То же самое с ее графикой. Если, как я пытался его убедить, ссылаясь на историков американского искусства, она была самой известной женщиной-иллюстратором своего времени и единственной женщиной, сделавшей нечто значимое по части зарисовывания Запада в тот ранний период, то почему никто не коллекционирует ее работы? И – женщиной-иллюстратором, повторил он с добродушной пренебрежительностью. При этом его имя постоянно мелькает в газетах среди имен защитников ущемленных меньшинств, и не далее как на прошлой неделе “Кроникл” поместила его фото в цепочке пикетчиков из Движения за освобождение женщин.
Что ж, бабушка, дай‑ка я отодвинусь от этого стола, повернусь и взгляну на тебя в твоей ореховой рамке по соседству с письмами тех, кто обращался к тебе как к уважаемой современнице. Заслуживаешь ли ты моего интереса при том, что ты из прошлого века, что ты белая, что ты женщина и моя бабушка?
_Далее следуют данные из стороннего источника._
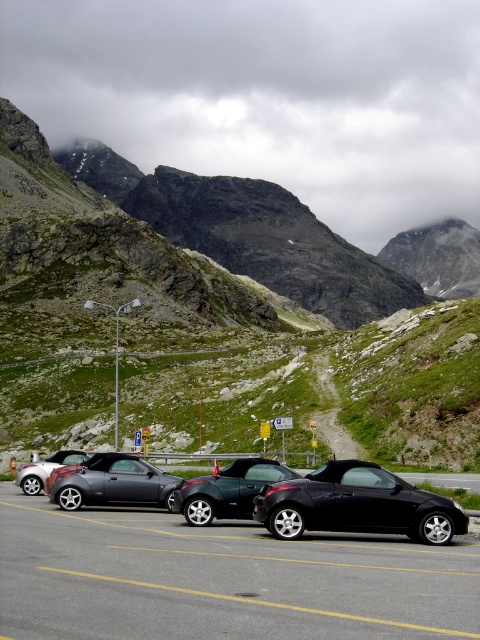
Who is positioned more to the left, metallic gray car at center or black matte convertible at center?

From the viewer's perspective, metallic gray car at center appears more on the left side.

Can you confirm if metallic gray car at center is shorter than black matte convertible at center?

No.

Is point (409, 374) behind point (308, 493)?

That is True.

The width and height of the screenshot is (480, 640). Identify the location of metallic gray car at center. (202, 323).

Does rugged granite mountain at upper center have a smaller size compared to metallic gray convertible at center?

Incorrect, rugged granite mountain at upper center is not smaller in size than metallic gray convertible at center.

Between rugged granite mountain at upper center and metallic gray convertible at center, which one has less height?

With less height is metallic gray convertible at center.

Between point (428, 259) and point (96, 474), which one is positioned behind?

Positioned behind is point (428, 259).

You are a GUI agent. You are given a task and a screenshot of the screen. Output one action in this format:
    pyautogui.click(x=<x>, y=<y>)
    Task: Click on the rugged granite mountain at upper center
    Image resolution: width=480 pixels, height=640 pixels.
    Given the screenshot: What is the action you would take?
    pyautogui.click(x=439, y=257)

Who is lower down, rugged granite mountain at upper center or metallic silver convertible at center?

metallic silver convertible at center is lower down.

Is rugged granite mountain at upper center above metallic silver convertible at center?

Indeed, rugged granite mountain at upper center is positioned over metallic silver convertible at center.

Which is in front, point (415, 275) or point (33, 461)?

Point (33, 461) is more forward.

What are the coordinates of `rugged granite mountain at upper center` in the screenshot? It's located at (439, 257).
Неужели все твои дарования, и все дедушкины таланты, и все усилия долгой многотрудной жизни пошли только на то, чтобы произвести на свет Родмана и меня, социолога и калеку? Неужели нет ни в жизни твоей, ни в твоем искусстве ничего поучительного ни для современного человека, ни для одноногого инвалида?
Высоконравственная леди из квакерской семьи, жена не очень удачливого инженера, которого ты поддерживала все долгие годы надежд, не хотевших сбываться, ты жила как бы в изгнании и описывала свое изгнание, изображала его – Нью-Альмаден, Санта-Круз, Ледвилл, Мичоакан, долину реки Снейк, глубокие кварцевые рудники прямо под этим домом – и все это время в культурном отношении оставалась снобкой. Даже когда ты жила в полевом лагере в каньоне, у твоих детей была гувернантка, ни больше ни меньше, одна-единственная, несомненно, на всю территорию Айдахо. Твоя мечта о будущем детей была мечтой о том, чтобы вырастить их культурными по стандартам восточных штатов.
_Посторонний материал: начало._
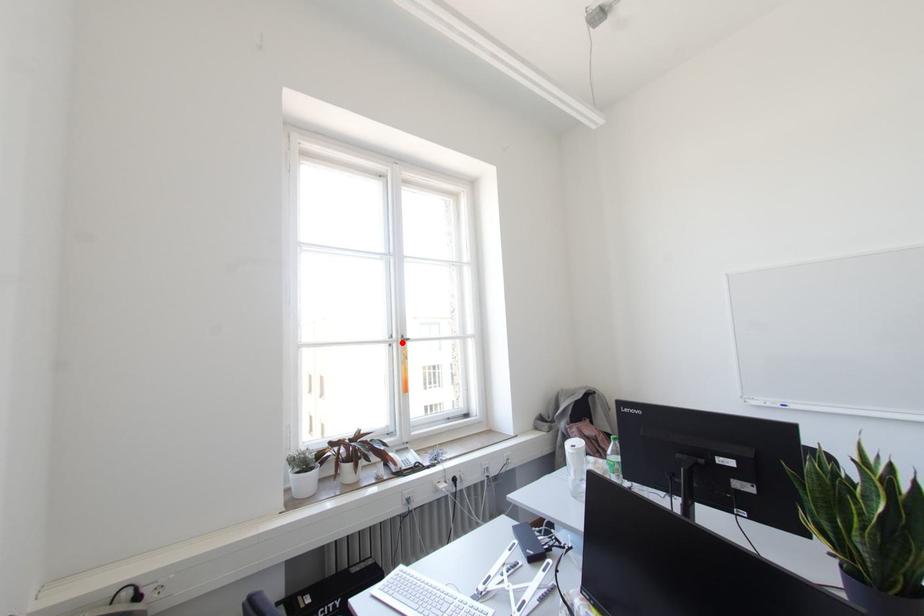
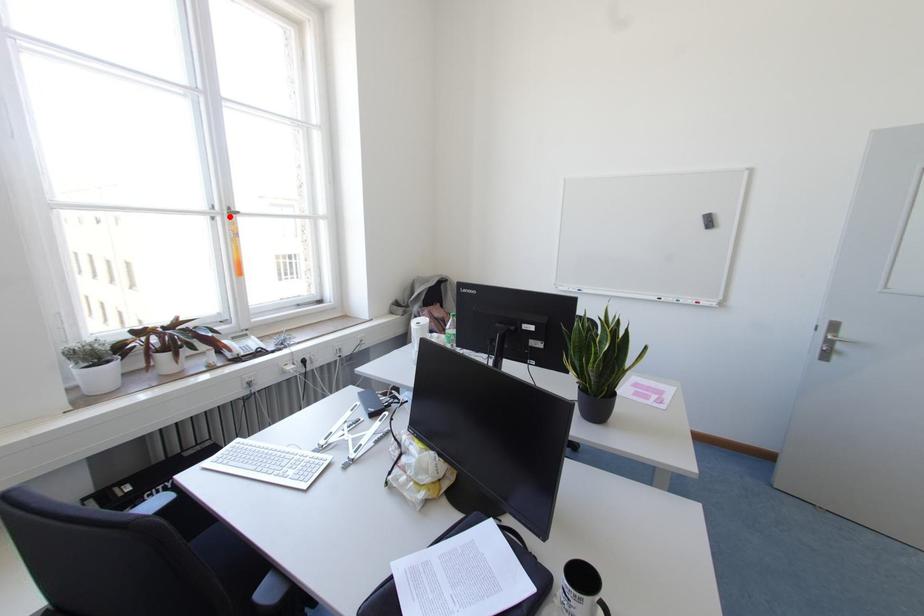
I am providing you with two images of the same scene from different viewpoints. A red point is marked on the first image and another point is marked on the second image. Does the point marked in image1 correspond to the same location as the one in image2?

Yes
Но помнишь, какие письма ты получала из разных мест от горняков, геологов, топографов, которые в номере “Сенчури” или “Атлантика”, попавшемся им на глаза, увидели свою жизнь и спрашивали тебя, как могла такая утонченная, по всему видно, дама так много узнать о горизонтальных выработках, уступных забоях, приемных площадках, насосах, рудах, пробах содержания, горном законодательстве, захватчиках участков, маркшейдерских замерах и тому подобном? Помнишь одного, который поинтересовался, где ты научилась столь непринужденно пользоваться такими специальными терминами, как “угол покоя”?
Полагаю, ты ответила: “Мой муж инженер”. Но ты была достаточно чутка к образным возможностям языка, чтобы увидеть в этой паре слов описание не только покоя сыпучих материалов, но и человеческого покоя. Как ты выразилась, это слишком удачное речение, чтобы применять его к одной лишь щебенке; ты пыталась применить его к своей собственной бродячей и неустроенной жизни. Это угол, которого я хочу для себя, и я имею в виду не тот жесткий угол, под которым сижу в этом кресле. Я задаюсь вопросом, достигла ли его ты. Одно время в Айдахо все у тебя было плохо: карьера мужа, брак, твоя вера в себя – все посыпалось разом. Обрела ли ты после этого свои мирные тридцать градусов, жила ли спокойно и счастливо впоследствии? Когда ты умерла в девяносто один год, “Нью-Йорк таймс” в некрологе написала о тебе как о женщине из западных штатов, как о западной писательнице и художнице. Согласилась ли бы ты с этим определением? Или так и жила до конца с чувством, в котором призналась Огасте Хадсон из нижней точки своих невзгод в каньоне Бойсе, – что никакому экспатрианту из романов Генри Джеймса даже не снилось такое изгнание, как у тебя? Я жил в этом доме с тобой все свое детство и много раз потом проводил у тебя лето. Была ли та мирная тишина, что всегда в тебе чувствовалась, подлинным покоем? Хотелось бы так думать. Это один из вопросов, на которые я ищу ответа в лежащих передо мной бумагах.